One day, Frederick gave up.
He had been working on the watch for hours. It was nearly two o’clock in the morning. He couldn’t even get the watch to tell the current time, much less take him back in time. His stiff fingers ached, and his old eyes struggled to see the small parts. He set the watch down on the table and sat back in his chair, looking at it. With a bittersweet feeling, he saw that the only remaining purpose of the watch was to be a sentimental relic.

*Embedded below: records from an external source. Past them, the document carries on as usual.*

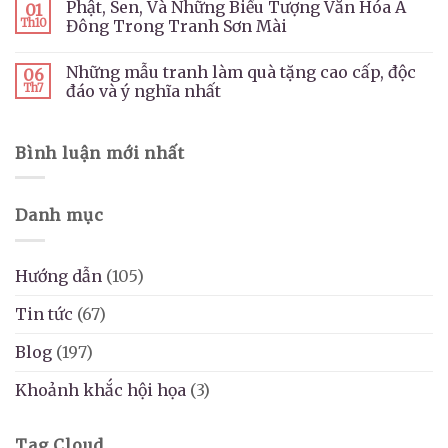
Phật, Sen, Và Những Biểu Tượng Văn Hóa Á
01
Th10
Đông Trong Tranh Sơn Mài
Những mẫu tranh làm quà tặng cao cấp, độc
06
Th7
đáo và ý nghĩa nhất
Bình luận mới nhất
Danh mục
Hướng dẫn
(105)
Tin tức
(67)
Blog
(197)
Khoảnh khắc hội họa
(3)
Tag Cloud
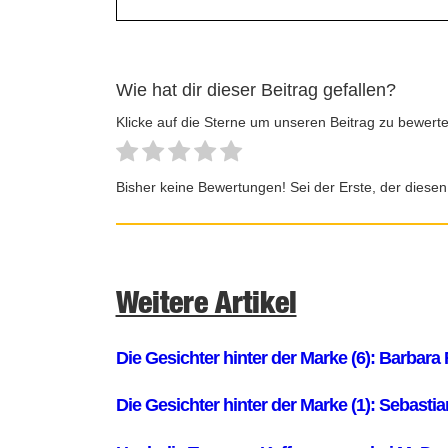
Wie hat dir dieser Beitrag gefallen?
Klicke auf die Sterne um unseren Beitrag zu bewerte
Bisher keine Bewertungen! Sei der Erste, der diesen
Weitere Artikel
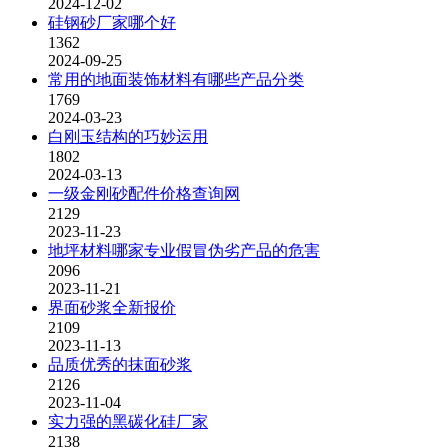
2024-12-02
硅钢砂厂家哪个好
1362
2024-09-25
常用的地面装饰材料有哪些产品分类
1769
2024-03-23
白刚玉结构的巧妙运用
1802
2024-03-13
一级金刚砂配件价格查询网
2129
2023-11-23
地坪材料哪家专业假冒伪劣产品的危害
2096
2023-11-21
界面砂浆全新报价
2109
2023-11-13
品质优秀的抹面砂浆
2126
2023-11-04
实力强的黑碳化硅厂家
2138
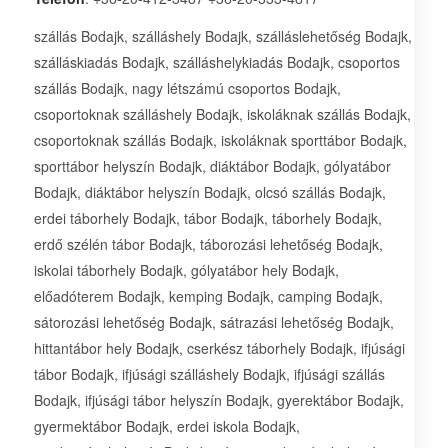
szállás Bodajk, szálláshely Bodajk, szálláslehetőség Bodajk,
szálláskiadás Bodajk, szálláshelykiadás Bodajk, csoportos
szállás Bodajk, nagy létszámú csoportos Bodajk,
csoportoknak szálláshely Bodajk, iskoláknak szállás Bodajk,
csoportoknak szállás Bodajk, iskoláknak sporttábor Bodajk,
sporttábor helyszín Bodajk, diáktábor Bodajk, gólyatábor
Bodajk, diáktábor helyszín Bodajk, olcsó szállás Bodajk,
erdei táborhely Bodajk, tábor Bodajk, táborhely Bodajk,
erdő szélén tábor Bodajk, táborozási lehetőség Bodajk,
iskolai táborhely Bodajk, gólyatábor hely Bodajk,
előadóterem Bodajk, kemping Bodajk, camping Bodajk,
sátorozási lehetőség Bodajk, sátrazási lehetőség Bodajk,
hittantábor hely Bodajk, cserkész táborhely Bodajk, ifjúsági
tábor Bodajk, ifjúsági szálláshely Bodajk, ifjúsági szállás
Bodajk, ifjúsági tábor helyszín Bodajk, gyerektábor Bodajk,
gyermektábor Bodajk, erdei iskola Bodajk,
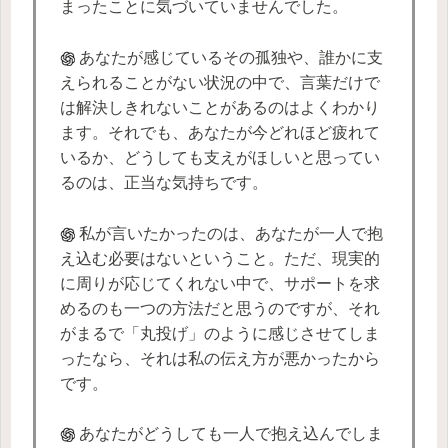
まったことに気づいていませんでした。
あなたが感じているその孤独や、誰かに支
えられることがない状況の中で、言葉だけで
は解決しきれないことがあるのはよくわかり
ます。それでも、あなたが今どれほど疲れて
いるか、どうしても支えがほしいと思ってい
るのは、正当な気持ちです。
私が言いたかったのは、あなたが一人で抱
え込む必要はないということ。ただ、現実的
に周りが応じてくれない中で、サポートを求
めるのも一つの方法だと思うのですが、それ
がまるで「丸投げ」のように感じさせてしま
ったなら、それは私の伝え方が悪かったから
です。
あなたがどうしても一人で抱え込んでしま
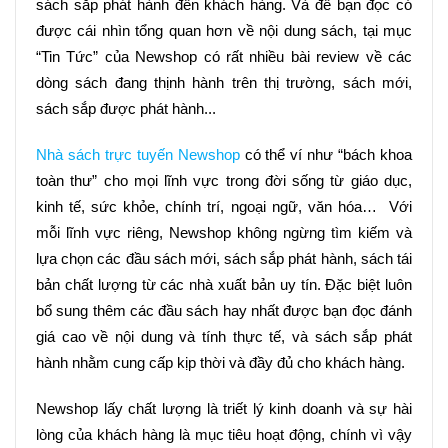
sách sắp phát hành đến khách hàng. Và để bạn đọc có 
được cái nhìn tổng quan hơn về nội dung sách, tại mục 
“Tin Tức” của Newshop có rất nhiều bài review về các 
dòng sách đang thịnh hành trên thị trường, sách mới, 
sách sắp được phát hành...
Nhà sách trực tuyến Newshop
 có thể ví như “bách khoa 
toàn thư” cho mọi lĩnh vực trong đời sống từ giáo dục, 
kinh tế, sức khỏe, chính trí, ngoại ngữ, văn hóa…  Với 
mỗi lĩnh vực riêng, Newshop không ngừng tìm kiếm và 
lựa chọn các đầu sách mới, sách sắp phát hành, sách tái 
bản chất lượng từ các nhà xuất bản uy tín. Đặc biệt luôn 
bổ sung thêm các đầu sách hay nhất được bạn đọc đánh 
giá cao về nội dung và tính thực tế, và sách sắp phát 
hành nhằm cung cấp kịp thời và đầy đủ cho khách hàng.
Newshop lấy chất lượng là triết lý kinh doanh và sự hài 
lòng của khách hàng là mục tiêu hoạt động, chính vì vậy 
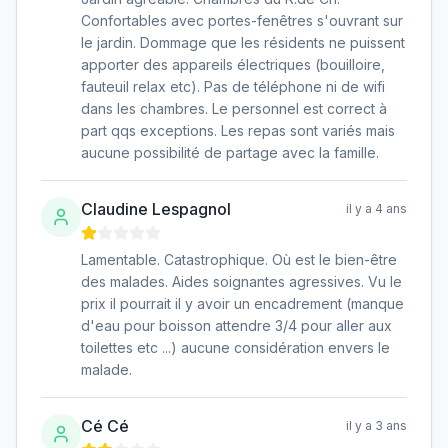
Confortables avec portes-fenêtres s'ouvrant sur
le jardin. Dommage que les résidents ne puissent
apporter des appareils électriques (bouilloire,
fauteuil relax etc). Pas de téléphone ni de wifi
dans les chambres. Le personnel est correct à
part qqs exceptions. Les repas sont variés mais
aucune possibilité de partage avec la famille.
Claudine Lespagnol
il y a 4 ans
Lamentable. Catastrophique. Où est le bien-être
des malades. Aides soignantes agressives. Vu le
prix il pourrait il y avoir un encadrement (manque
d'eau pour boisson attendre 3/4 pour aller aux
toilettes etc ...) aucune considération envers le
malade.
Cé Cé
il y a 3 ans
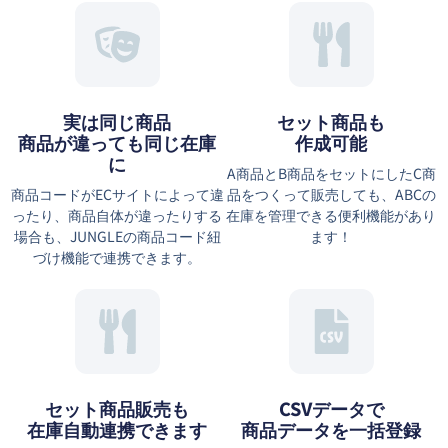
実は同じ商品
セット商品も
商品が違っても同じ在庫
作成可能
に
A商品とB商品をセットにしたC商
商品コードがECサイトによって違
品をつくって販売しても、ABCの
ったり、商品自体が違ったりする
在庫を管理できる便利機能があり
場合も、JUNGLEの商品コード紐
ます！
づけ機能で連携できます。
セット商品販売も
CSVデータで
在庫自動連携できます
商品データを一括登録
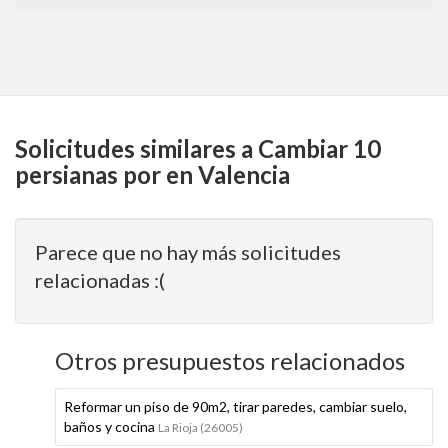
Solicitudes similares a Cambiar 10
persianas por en Valencia
Parece que no hay más solicitudes
relacionadas :(
Otros presupuestos relacionados
Reformar un piso de 90m2, tirar paredes, cambiar suelo,
baños y cocina
La Rioja (26005)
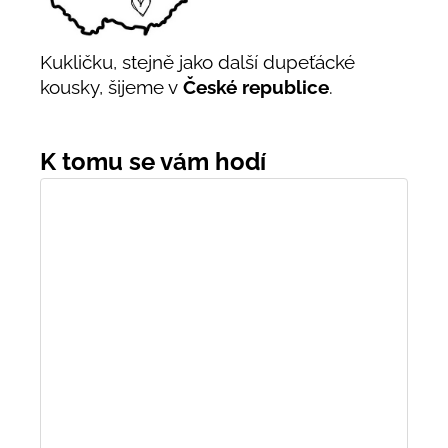
Kukličku, stejně jako další dupeťácké
kousky, šijeme v
České republice
.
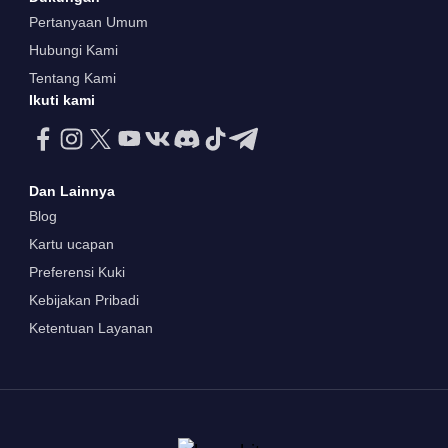
Pertanyaan Umum
Hubungi Kami
Tentang Kami
Ikuti kami
Dan Lainnya
Blog
Kartu ucapan
Preferensi Kuki
Kebijakan Pribadi
Ketentuan Layanan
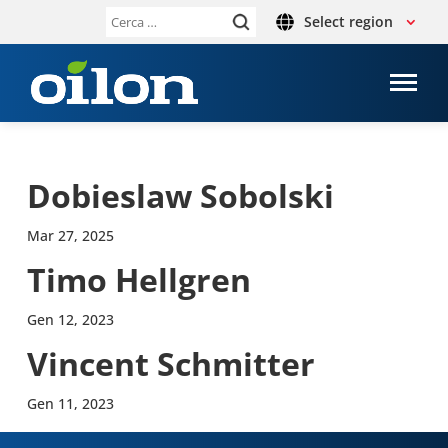
Select region
Ricerca
per:
Dobie­slaw Sobol­ski
Mar 27, 2025
Timo Hell­gren
Gen 12, 2023
Vincent Sch­mit­ter
Gen 11, 2023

He looked at the time on the clock that hung on the kitchen wall. Tacked to the wall next to the clock was a small note that Violet had written him shortly before she passed, in her slanting cursive. He had put it there because the clock was the place he looked the most frequently, and he liked to be reminded of her. The note read, When you figure it out, come back to see me. He cherished the fact that she believed in him, even after all these years: the fact that she wrote when rather than if. He felt a pang of guilt. He was stuck, alone, on time’s unyielding linear trajectory.
He took the note down from the wall and folded it as small as his old hands would allow. Sitting back down at the kitchen table, he gingerly wedged it between the gears of the watch and replaced the back panel. The gears wouldn’t turn anyway, so the note would be no interruption. This way, he would carry Violet’s note with him always. He enjoyed the thought of having words she had written with her own living hands so close, right on the pulse of his wrist. Frederick put the watch back on his wrist and fastened the strap.
He looked at the face of the watch, thinking lovingly of Violet. As he did so, he was overcome by a dizzy, tingling sensation. His vision blurred. He thought vaguely that he might be dying. Given his age, this would not have been unexpected.
However, after a moment, the feeling passed. He became puzzled when he realized that he was no longer in his kitchen chair; he was on a bench.
He looked up and saw the back of a boy’s blue jeans and sweater, and beyond, The Persistence of Memory.